The CREATE TABLE command for the target Greenplum Database table receiving the Kafka topic data defined in the loadcfg.yaml file presented in the Constructing the gpkafka.yaml Configuration File section follows:
testdb=# CREATE TABLE payables.expenses( id int8, month int2, expenses decimal(9,2) );
Configuring Greenplum Database Role Privileges
If you transfer data from Kafka to Greenplum Database using a non-admin Greenplum user/role name, the Greenplum administrator must assign the role certain privileges:
- The role must have USAGE and CREATE
privileges on each non-public database schema in which the user will
write to tables:
dbname=# GRANT USAGE, CREATE ON SCHEMA schema_name TO role_name;
- If the role writing to Greenplum Database is not a database or table
owner, the role must have SELECT and INSERT
privileges on each Greenplum Database table to which the user will
write Kafka data:
dbname=# GRANT SELECT, INSERT ON schema_name.table_name TO role_name;
- The role must have permission to create readable external tables using
the Greenplum Database gpfdist protocol:
dbname=# ALTER ROLE role_name CREATEEXTTABLE(type = 'readable', protocol = 'gpfdist');
Refer to the Greenplum Database Managing Roles and Privileges documentation for further information on assigning privileges to Greenplum Database users.
Running the gpkafka load Command
You run the gpkafka load command to load Kafka data to Greenplum. When you run the command, you provide the name of the configuration file that defines the parameters of the load operation. For example:
$ gpkafka load loadcfg.yaml
The default mode of operation for gpkafka load is to read all pending messages and then to wait for, and then consume, new Kafka messages. When running in this mode, gpkafka load waits indefinitely; you can interrupt and exit the command with Control-c.
To run the command in batch mode, you provide the --quit-at-eof option. In this mode, gpkafka load exits when there are no new messages in the Kafka stream.
gpkafka load resumes a subsequent data load operation specifying the same Kafka topic and target Greenplum Database table names from the last recorded offset.
Refer to the gpkafka load reference page for additional information about this command.

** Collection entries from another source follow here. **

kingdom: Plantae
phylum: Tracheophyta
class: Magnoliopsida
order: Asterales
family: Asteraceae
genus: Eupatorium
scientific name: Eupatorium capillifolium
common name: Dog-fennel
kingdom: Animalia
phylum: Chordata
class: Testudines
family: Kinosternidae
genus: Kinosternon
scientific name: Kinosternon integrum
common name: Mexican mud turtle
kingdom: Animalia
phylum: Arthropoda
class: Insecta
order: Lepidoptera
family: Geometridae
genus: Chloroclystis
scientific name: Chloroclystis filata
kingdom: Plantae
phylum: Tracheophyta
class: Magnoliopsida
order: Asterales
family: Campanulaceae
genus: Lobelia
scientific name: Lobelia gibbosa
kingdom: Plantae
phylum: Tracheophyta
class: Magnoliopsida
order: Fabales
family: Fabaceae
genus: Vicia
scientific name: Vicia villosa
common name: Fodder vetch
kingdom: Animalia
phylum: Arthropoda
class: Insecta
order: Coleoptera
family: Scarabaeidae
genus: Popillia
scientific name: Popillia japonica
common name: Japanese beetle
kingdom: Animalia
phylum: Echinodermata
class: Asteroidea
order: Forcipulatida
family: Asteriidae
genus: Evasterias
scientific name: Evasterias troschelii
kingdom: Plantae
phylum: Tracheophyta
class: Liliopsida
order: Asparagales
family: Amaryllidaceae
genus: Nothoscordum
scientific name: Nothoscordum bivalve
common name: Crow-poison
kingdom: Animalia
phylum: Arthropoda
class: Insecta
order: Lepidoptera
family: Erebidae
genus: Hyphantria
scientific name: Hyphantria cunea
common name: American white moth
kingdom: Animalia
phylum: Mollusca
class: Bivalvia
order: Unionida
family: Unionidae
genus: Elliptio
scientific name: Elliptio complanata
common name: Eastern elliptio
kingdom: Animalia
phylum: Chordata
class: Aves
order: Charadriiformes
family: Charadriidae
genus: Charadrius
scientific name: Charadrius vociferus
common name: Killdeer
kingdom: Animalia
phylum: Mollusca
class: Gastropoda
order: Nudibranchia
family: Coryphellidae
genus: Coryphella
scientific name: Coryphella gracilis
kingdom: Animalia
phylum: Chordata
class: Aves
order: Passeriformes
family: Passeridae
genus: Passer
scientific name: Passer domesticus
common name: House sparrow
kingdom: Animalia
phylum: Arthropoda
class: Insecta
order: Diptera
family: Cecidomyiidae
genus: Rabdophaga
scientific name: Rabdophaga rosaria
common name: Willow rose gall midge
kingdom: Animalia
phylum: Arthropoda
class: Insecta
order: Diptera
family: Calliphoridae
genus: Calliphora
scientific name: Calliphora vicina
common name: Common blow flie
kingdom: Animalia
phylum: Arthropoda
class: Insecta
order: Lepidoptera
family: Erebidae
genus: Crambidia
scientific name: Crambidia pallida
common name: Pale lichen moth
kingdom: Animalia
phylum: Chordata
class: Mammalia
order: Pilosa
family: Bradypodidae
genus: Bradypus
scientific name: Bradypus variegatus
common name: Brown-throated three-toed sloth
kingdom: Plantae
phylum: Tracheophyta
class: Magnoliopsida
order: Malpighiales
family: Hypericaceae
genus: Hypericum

Checking the Progress of a Load Operation
You can check the commit history of a load operation with the gpkafka check command. When you run gpkafka check, you provide the name of the configuration file that defined the load operation of interest. For example:
$ gpkafka check loadcfg.yaml
Sample command output:
PartitionID StartTime EndTime BeginOffset EndOffset 0 2018-07-13T16:19:11Z 2018-07-13T16:19:11Z 0 9
When you run gpkafka check without any options, it displays the latest commit. To view the complete commit history of a load operation, run the command with the --show-commit-history all argument.
Refer to the gpkafka check reference page for additional information about this command.